Structured Outputs in the API

Feature & Implementation

  • Structured Outputs enforces JSON-schema-shaped responses via constrained decoding: invalid next tokens are masked out during sampling.
  • Under the hood it’s similar to earlier grammar-based decoding (e.g., CFG/BNF approaches, Earley-style parsing) used in llama.cpp and libraries like Outlines/jsonformer.
  • The model can still “refuse”; in that case a separate refusal flag is set rather than bypassing safety with JSON constraints.

Reliability, Accuracy, and Limitations

  • Many see this as fixing long‑standing JSON mode / function‑calling brittleness (missing commas, bad brackets, broken schemas).
  • Others warn that correct shape ≠ correct content. LLMs can still hallucinate structured but wrong data, risking over-trust and silent database errors.
  • Some note that constrained decoding can cause degenerate but valid outputs (e.g., loops, nonsensical but schema‑valid values); model alignment to avoid this is seen as the hard part.
  • One paper (linked in thread) suggests JSON constraints may degrade reasoning performance in some tasks; several commenters say this matches their intuition.

API Design, Schemas, and strict

  • strict: true triggers grammar-constrained decoding; strict: false uses the schema more loosely.
  • Reasons given for strict: false: unsupported schema features, avoiding heavy first-call CFG preprocessing latency, and preferring fast, explicit failures over rare but slow infinite-ish loops.
  • Only JSON Schema objects are allowed at the top level (no top-level arrays), which some find annoying but others defend for extensibility and uniformity.
  • Supported schema subset is limited (no complex/long-tail features, limited field typing vs. regex/pattern support in some OSS tools).
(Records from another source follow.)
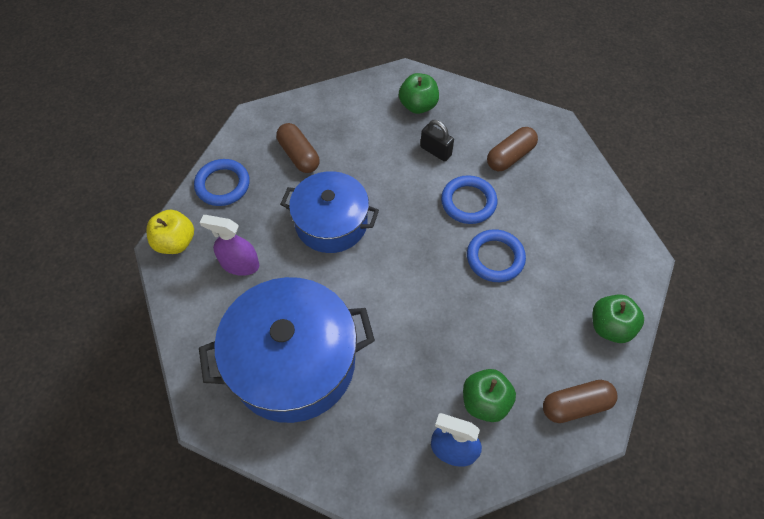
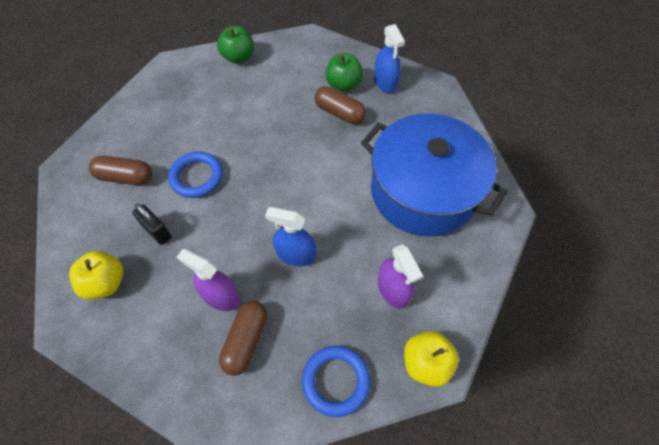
camera: 130 degrees left, 0 degrees up
blue pot [281,171,379,253] -> blue spray bottle [265,207,316,266]
green apple [399,73,439,114] -> yellow apple [69,251,123,299]
black padlock [420,120,454,162] -> black padlock turned 45 degrees counterclockwise [132,203,172,245]
blue ring [467,229,526,282] -> none
brown capsule [543,380,618,423] -> brown capsule moved to [315,86,366,124]
none -> purple spray bottle [177,249,240,311]

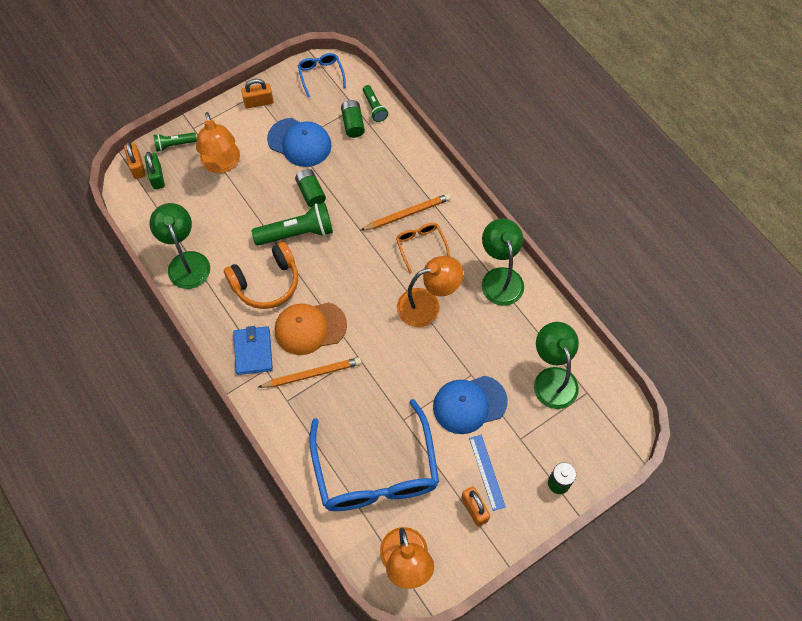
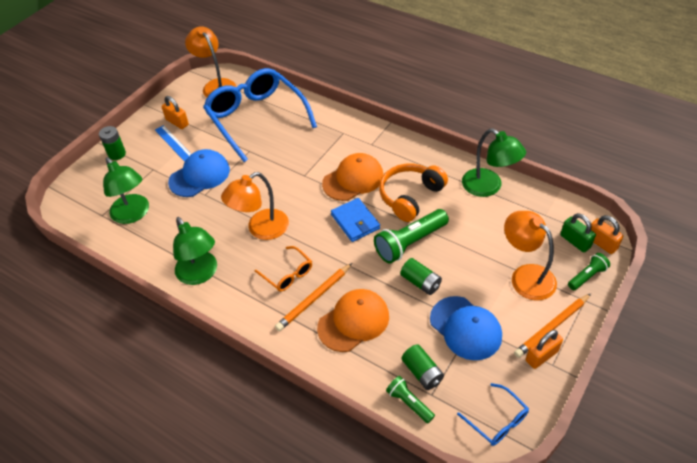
camera: 160 degrees right, 15 degrees down
blue wallet [233,326,273,375] -> blue wallet moved to [331,198,380,242]
orange pencil [258,357,362,388] -> orange pencil moved to [514,294,591,358]
blue cap [267,118,332,167] -> blue cap turned 135 degrees counterclockwise [430,296,502,360]
none -> orange cap [317,289,389,352]

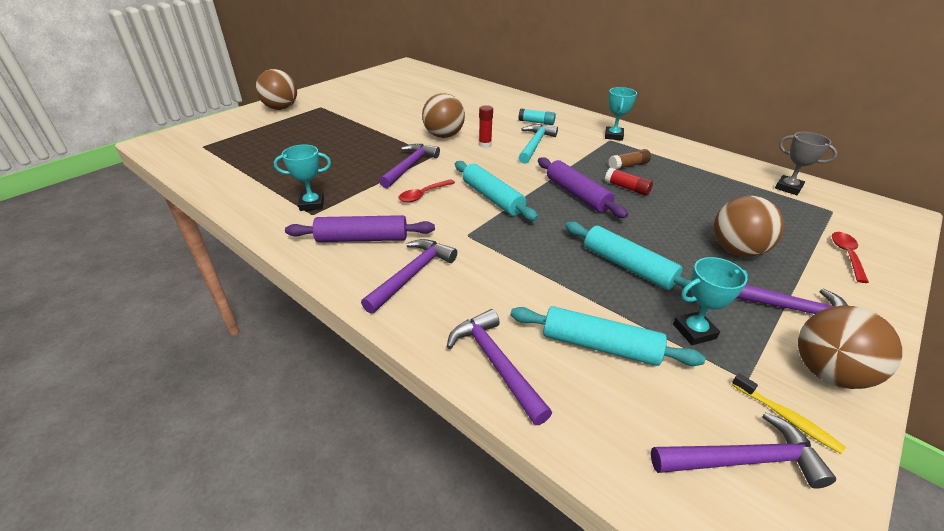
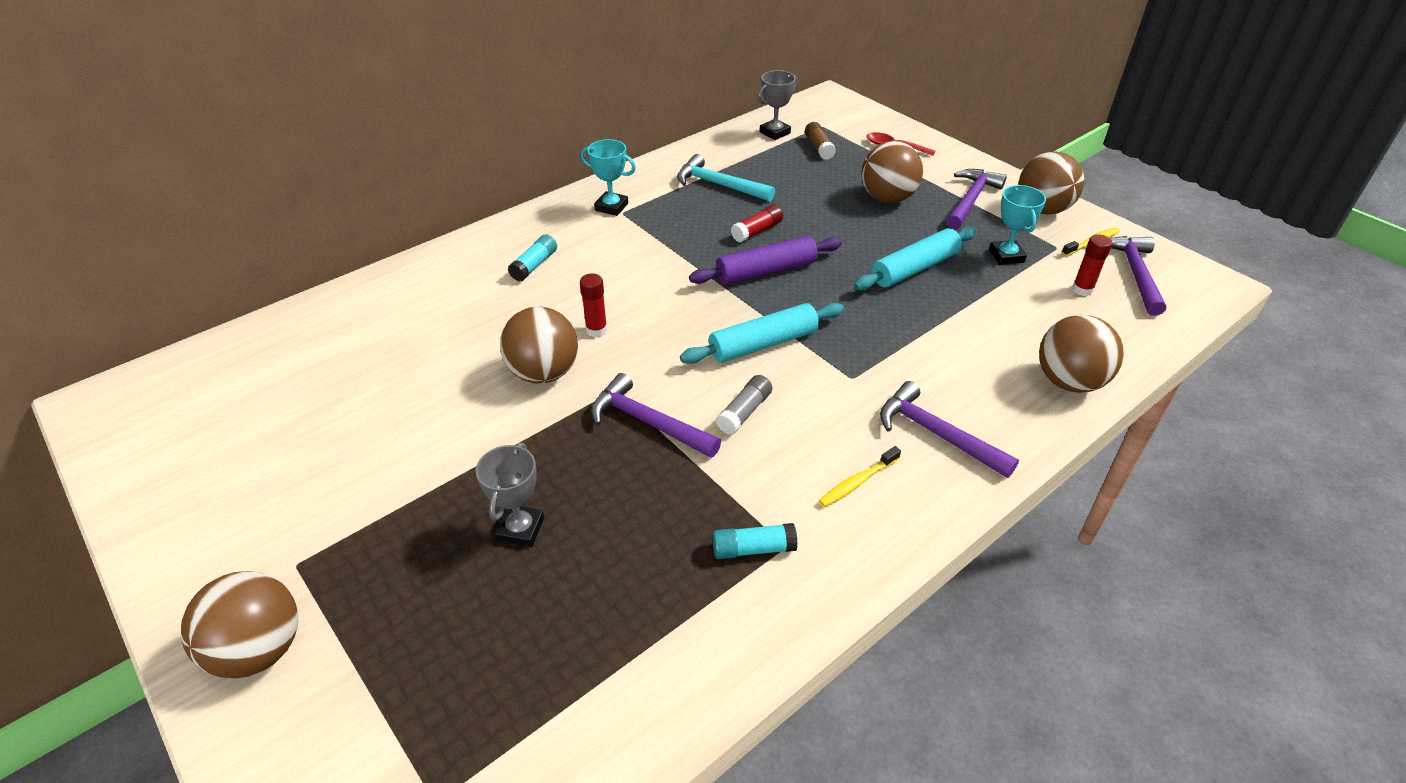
camera: 80 degrees left, 5 degrees up
turquoise trophy [274,145,331,211] -> turquoise glue stick [712,523,798,559]
purple rolling pin [285,215,435,242] -> yellow toothbrush [818,446,901,507]
red spoon [399,179,455,203] -> grey glue stick [716,375,772,435]
purple hammer [447,309,552,425] -> brown ball [1039,315,1124,393]
turquoise rolling pin [511,306,705,366] -> none
turquoise hammer [519,124,558,164] -> turquoise hammer moved to [677,154,775,201]
brown glue stick [608,149,651,169] -> brown glue stick moved to [805,122,836,160]
none -> grey trophy [475,443,544,547]
none -> red glue stick [1072,234,1112,296]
Comparison to Prior Work & Ecosystem Impact

  • Many point out that open-source and alternative providers (llama.cpp, Outlines, vLLM, BoundaryML, others) have offered structured / grammar-constrained outputs for a year+.
  • Some criticize OpenAI for leveraging OSS ideas without open-sourcing or meaningfully funding counterparts; others reply that permissive licenses allow this and that free ChatGPT access is itself a contribution.
  • Concern about vendor lock‑in is raised, but others note similar features already exist across multiple providers, and OpenAI’s interface will likely become a de facto standard.

Model, Pricing, and Behavior Changes

  • New gpt‑4o‑2024‑08‑06 is reported as ~50% cheaper on input, ~33% cheaper on output, and supports up to 16k output tokens (vs. 4k), plus cheaper image input.
  • Some fear quality regressions in newer, cheaper models (compared to earlier GPT‑4/Turbo and competitor models), while others report better performance in their own benchmarks.
  • Several note increased verbosity in recent models; one OpenAI employee explicitly says verbosity is tuned for user satisfaction, but the new 4o variant is claimed to be less verbose than its predecessor.